Liam tiba-tiba fokus lagi pada Savita. Ia menarik dan memeluk pinggang sang kekasih.

"Apa maksudmu? Bubuk merah itu hanya untuk orang yang berpasangan? Menikah? Jadi, bagaimana kalau kita menikah saja?"

Savita membelalakkan matanya. Ia berusaha menarik diri. Sayang, Liam menariknya lagi, terasa mencengkeram kini.

"Hah? Bagaimana?"

Savita bingung harus menjawab dengan kalimat apa. Dengan sekali hentakan, ia akhirnya lepas juga.
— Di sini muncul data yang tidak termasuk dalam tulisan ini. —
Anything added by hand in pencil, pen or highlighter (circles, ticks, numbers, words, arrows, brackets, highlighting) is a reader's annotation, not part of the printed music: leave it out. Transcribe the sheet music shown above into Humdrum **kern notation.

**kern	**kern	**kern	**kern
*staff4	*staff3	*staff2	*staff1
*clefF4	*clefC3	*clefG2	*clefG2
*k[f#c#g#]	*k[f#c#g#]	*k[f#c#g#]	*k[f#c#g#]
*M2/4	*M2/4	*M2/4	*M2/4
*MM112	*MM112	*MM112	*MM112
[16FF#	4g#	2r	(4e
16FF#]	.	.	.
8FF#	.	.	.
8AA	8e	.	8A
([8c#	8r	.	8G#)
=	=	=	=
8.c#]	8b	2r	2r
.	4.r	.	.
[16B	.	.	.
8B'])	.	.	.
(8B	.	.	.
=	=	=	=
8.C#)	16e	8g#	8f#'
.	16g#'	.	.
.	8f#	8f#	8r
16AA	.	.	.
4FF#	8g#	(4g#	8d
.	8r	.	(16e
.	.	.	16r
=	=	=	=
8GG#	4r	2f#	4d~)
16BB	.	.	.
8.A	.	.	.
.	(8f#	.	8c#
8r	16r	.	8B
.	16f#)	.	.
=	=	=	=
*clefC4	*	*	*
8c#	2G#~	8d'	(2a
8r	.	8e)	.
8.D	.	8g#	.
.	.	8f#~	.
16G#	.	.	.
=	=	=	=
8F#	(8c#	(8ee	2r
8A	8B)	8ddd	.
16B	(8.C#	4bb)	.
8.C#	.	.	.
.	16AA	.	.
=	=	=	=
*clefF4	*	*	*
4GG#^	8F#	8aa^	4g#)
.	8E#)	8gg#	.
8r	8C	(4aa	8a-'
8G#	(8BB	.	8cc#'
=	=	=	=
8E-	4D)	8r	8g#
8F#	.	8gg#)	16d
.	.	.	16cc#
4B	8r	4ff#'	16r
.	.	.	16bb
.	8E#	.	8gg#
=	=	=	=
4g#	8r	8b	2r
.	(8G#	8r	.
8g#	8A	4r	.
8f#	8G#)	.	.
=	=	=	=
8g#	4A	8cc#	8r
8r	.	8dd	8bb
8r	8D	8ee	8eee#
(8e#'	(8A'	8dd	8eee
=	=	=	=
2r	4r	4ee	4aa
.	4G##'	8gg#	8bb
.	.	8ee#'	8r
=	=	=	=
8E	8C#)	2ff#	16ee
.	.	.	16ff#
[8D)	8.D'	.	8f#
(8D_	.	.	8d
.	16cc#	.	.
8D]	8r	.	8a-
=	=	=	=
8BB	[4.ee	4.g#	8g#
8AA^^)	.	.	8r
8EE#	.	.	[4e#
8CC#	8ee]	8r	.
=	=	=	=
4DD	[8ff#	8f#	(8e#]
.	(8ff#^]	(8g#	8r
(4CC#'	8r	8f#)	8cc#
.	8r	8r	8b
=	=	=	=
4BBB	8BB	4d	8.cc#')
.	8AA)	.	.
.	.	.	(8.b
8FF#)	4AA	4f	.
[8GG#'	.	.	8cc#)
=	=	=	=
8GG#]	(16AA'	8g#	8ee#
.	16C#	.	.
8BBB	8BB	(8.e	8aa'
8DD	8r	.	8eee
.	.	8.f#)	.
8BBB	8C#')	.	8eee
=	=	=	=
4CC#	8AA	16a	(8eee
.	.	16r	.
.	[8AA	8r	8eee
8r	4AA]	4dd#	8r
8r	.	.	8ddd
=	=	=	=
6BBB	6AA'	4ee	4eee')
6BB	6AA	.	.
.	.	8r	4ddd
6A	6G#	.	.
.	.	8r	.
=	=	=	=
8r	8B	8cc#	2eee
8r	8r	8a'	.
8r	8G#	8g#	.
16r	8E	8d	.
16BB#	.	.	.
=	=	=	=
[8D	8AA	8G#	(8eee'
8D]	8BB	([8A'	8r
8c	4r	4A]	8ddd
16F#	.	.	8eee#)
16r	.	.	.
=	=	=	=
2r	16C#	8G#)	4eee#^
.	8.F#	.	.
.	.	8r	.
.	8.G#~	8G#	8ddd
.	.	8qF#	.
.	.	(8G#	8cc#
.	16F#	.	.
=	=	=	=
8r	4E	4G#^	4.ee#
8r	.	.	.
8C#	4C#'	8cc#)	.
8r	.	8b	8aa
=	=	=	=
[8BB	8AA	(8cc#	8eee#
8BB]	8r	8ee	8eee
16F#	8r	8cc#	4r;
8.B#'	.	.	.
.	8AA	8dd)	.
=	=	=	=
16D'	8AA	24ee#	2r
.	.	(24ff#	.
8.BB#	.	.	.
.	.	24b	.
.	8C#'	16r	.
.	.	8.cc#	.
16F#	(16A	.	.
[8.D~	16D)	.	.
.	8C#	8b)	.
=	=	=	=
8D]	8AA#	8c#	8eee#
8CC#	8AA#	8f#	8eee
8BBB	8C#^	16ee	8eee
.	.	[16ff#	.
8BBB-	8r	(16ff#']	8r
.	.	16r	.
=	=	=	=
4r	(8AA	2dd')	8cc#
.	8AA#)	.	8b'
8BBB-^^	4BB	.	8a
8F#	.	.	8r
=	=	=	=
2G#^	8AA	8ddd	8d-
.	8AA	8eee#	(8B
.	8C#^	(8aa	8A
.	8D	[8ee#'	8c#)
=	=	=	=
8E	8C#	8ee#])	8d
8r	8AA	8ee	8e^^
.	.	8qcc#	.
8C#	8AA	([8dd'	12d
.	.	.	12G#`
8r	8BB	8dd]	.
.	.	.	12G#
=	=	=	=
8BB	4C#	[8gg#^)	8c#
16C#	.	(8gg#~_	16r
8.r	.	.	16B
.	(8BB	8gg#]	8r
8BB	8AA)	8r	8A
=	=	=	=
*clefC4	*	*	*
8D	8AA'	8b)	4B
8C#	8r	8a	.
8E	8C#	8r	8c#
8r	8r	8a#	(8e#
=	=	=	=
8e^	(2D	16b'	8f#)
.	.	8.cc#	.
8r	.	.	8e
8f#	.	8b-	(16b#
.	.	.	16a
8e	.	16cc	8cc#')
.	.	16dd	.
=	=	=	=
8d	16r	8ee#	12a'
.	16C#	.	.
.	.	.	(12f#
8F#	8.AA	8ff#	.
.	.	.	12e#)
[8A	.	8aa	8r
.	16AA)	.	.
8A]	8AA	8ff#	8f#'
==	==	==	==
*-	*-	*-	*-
"Liam, please, jangan seperti ini!"

Ada keponakan Savita yang datang mendekat. Ia membawa serta pistol air, menembakkan sedikit isinya ke arah Savita.

"Ayo main, Aunty!"

Sang keponakan berlari dengan amat lincah. Ia berharap Savita akan segera mengejarnya.

"Kamu ... awas, ya!"

Savita melakukan hal yang persis dibayangkan oleh keponakan. Ia berlari menyusul dan meninggalkan Liam begitu saja.

"Eh ...."

Liam mengusap kasar rambutnya. Ia mengangkat tangan, menyayangkan sikap Savita yang membuatnya jadi sendirian.

Sebuah sudut halaman belakang lalu diperhatikan. Entah kenapa Liam merasa tertarik. Iapun menghampirinya.